Teaching can be understood in terms of Derrida’s notion of the gift and, then, in Levinasian terms of the ethical imperative of the face-to-face response-ability of the self for the other. I want to very briefly examine these ideas. I do not have the space or the time to fully explore the implications of either idea; I do, however, have an inclination to start some kind of rich conversation about the ethical gift.
Derrida defines the gift as something freely given without any expectation of something in return. The gift does not create an obligation on the part of the receipient nor does it derive from any sense of obligation on the part of the giver. Gifts are, in this sense, spontaneous acts of kindness on the part of the self for the benefit of the other. When the ‘gift’ is given because of a sense of obligation, creates a sense of obligation or otherwise is not freely, and without expectation of return, tendered an duty is created by the act itself and it is no longer a gift.
In the tradition of the Jewish Sages an idea of benevolent giving is placed on a continuum of righteousness from lowest to highest. In this tradition, giving selflessly to care for the widow, orphan, and stranger is, perhaps, the single most important commandment one can follow. There are, however, levels of giving that correspond to the value of the gift to the giver. At the lowest end of the scale is the gift given for personal recognition. These gifts are only given when the giver is publicly recognized, say in the back of a playbill as a supporter of the theatre company. At the highest level is the gift given anonymously where the recipient doesn’t even know from whom the gift came.
Teaching is an act that falls out near the highest level of the continuum. While not completely anonomyous, the teacher is, after all, a known comodity, teaching does not require an expectation of an obligatory return from the student. The act of teaching is selfless, freely given to each student by the teacher. While teaching is a paid job, the act of teaching itself, what goes on in the classroom, is the gift. The face-to-face relationship the teacher has with her students is not subject to remuneration. It is in that relationship, the relationship of response, the dialogic of the classroom, that establishes the gift, not the external source of income that is provided the teacher through an external and impersonal board of education. The relationship of teacher and student is one that builds on the teacher’s response-ability to the alteriety of his students.
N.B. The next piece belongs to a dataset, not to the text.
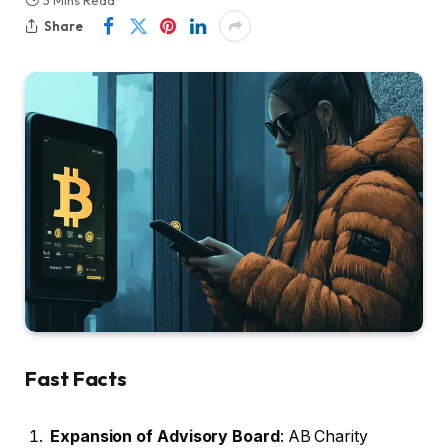
3 Mins Read
Share
Fast Facts
Expansion of Advisory Board
: AB Charity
It is in this response to the alterity of the student that teaching takes on the ethical imperative described by Levinas in Totality and Infinity and Otherwise than Being and elsewhere. This imperative rests on the idea that the self has the absolute duty, one that was not requested but nevertheless exists, to care for the wellbeing of the other. In teaching, the role of the teacher is one of caring, of becoming response-able for the welfare of the other, even at the expence of one’s own safety. There is no answerability of the other to the self in this transaction. It is a one way street, one that, if properly nurtured, may, over time, produce benefits for both teacher and student but for which the student as recipient has no obligation to become engaged in the first place.
So this is just a starter. I’ll write more later but for now no more rambling.